TASK OBJECTIVE -
Format the data below as a numbered list, skipping any blank lines. Leave the picture lines out of your answer.

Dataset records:
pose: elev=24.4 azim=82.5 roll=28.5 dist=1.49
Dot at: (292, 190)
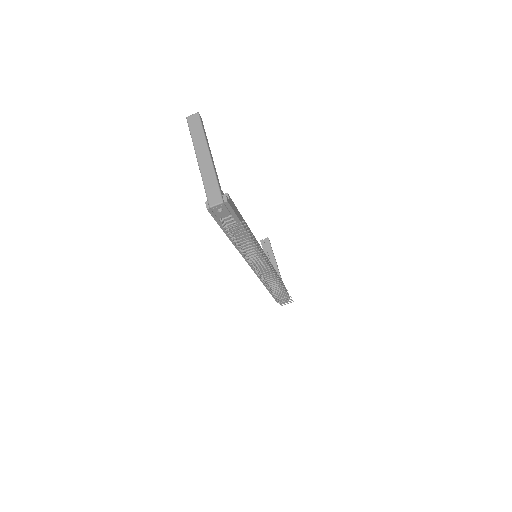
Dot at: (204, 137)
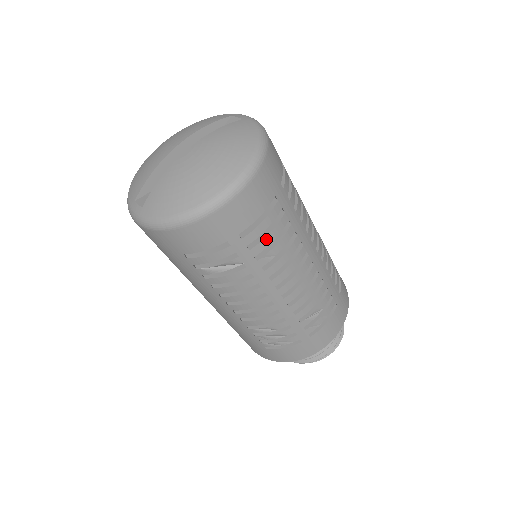
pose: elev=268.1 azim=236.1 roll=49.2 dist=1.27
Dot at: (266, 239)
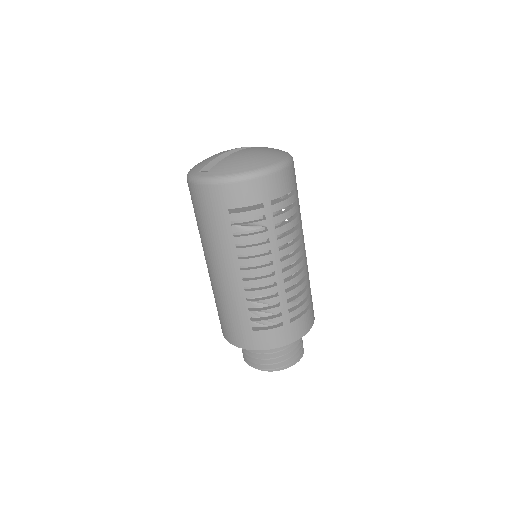
Dot at: (284, 214)
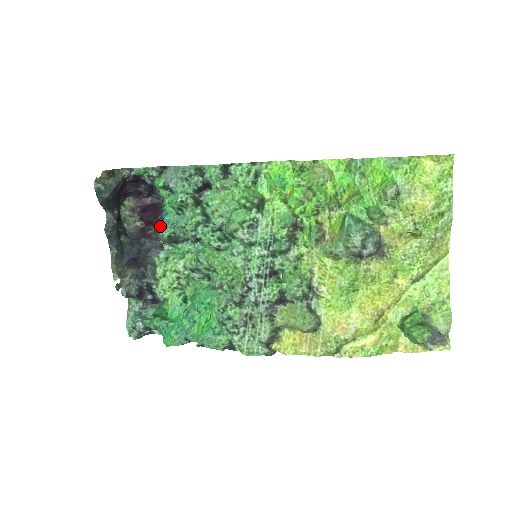
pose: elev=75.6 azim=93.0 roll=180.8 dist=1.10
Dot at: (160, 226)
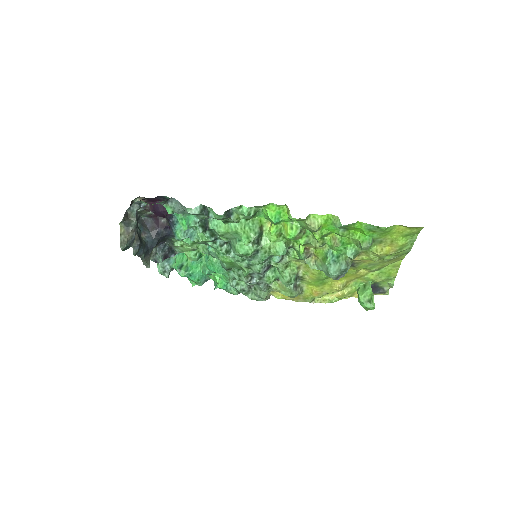
Dot at: (174, 231)
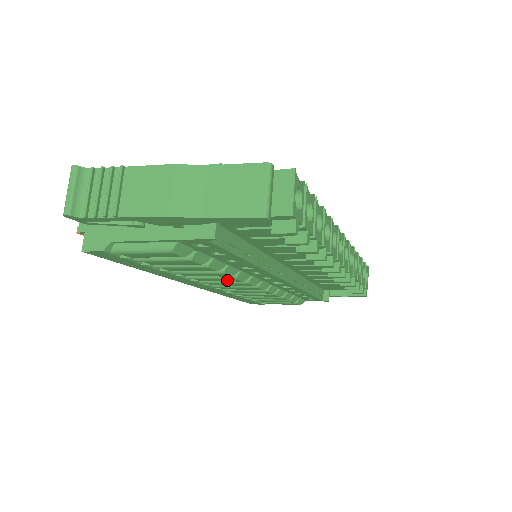
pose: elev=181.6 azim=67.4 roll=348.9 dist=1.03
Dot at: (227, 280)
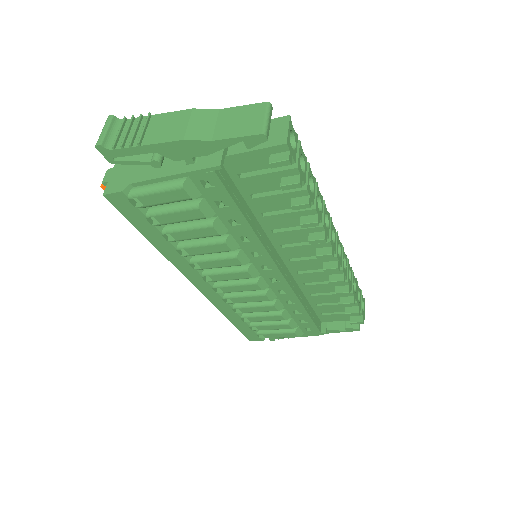
Dot at: (228, 263)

REPLY -
1. pose: elev=24.4 azim=82.5 roll=28.5 dist=1.49
2. Dot at: (292, 190)
3. Dot at: (204, 137)
4. pose: elev=268.1 azim=236.1 roll=49.2 dist=1.27
5. Dot at: (266, 239)
6. Dot at: (284, 214)
7. pose: elev=75.6 azim=93.0 roll=180.8 dist=1.10
8. Dot at: (160, 226)
9. Dot at: (174, 231)
10. pose: elev=181.6 azim=67.4 roll=348.9 dist=1.03
11. Dot at: (227, 280)
12. Dot at: (228, 263)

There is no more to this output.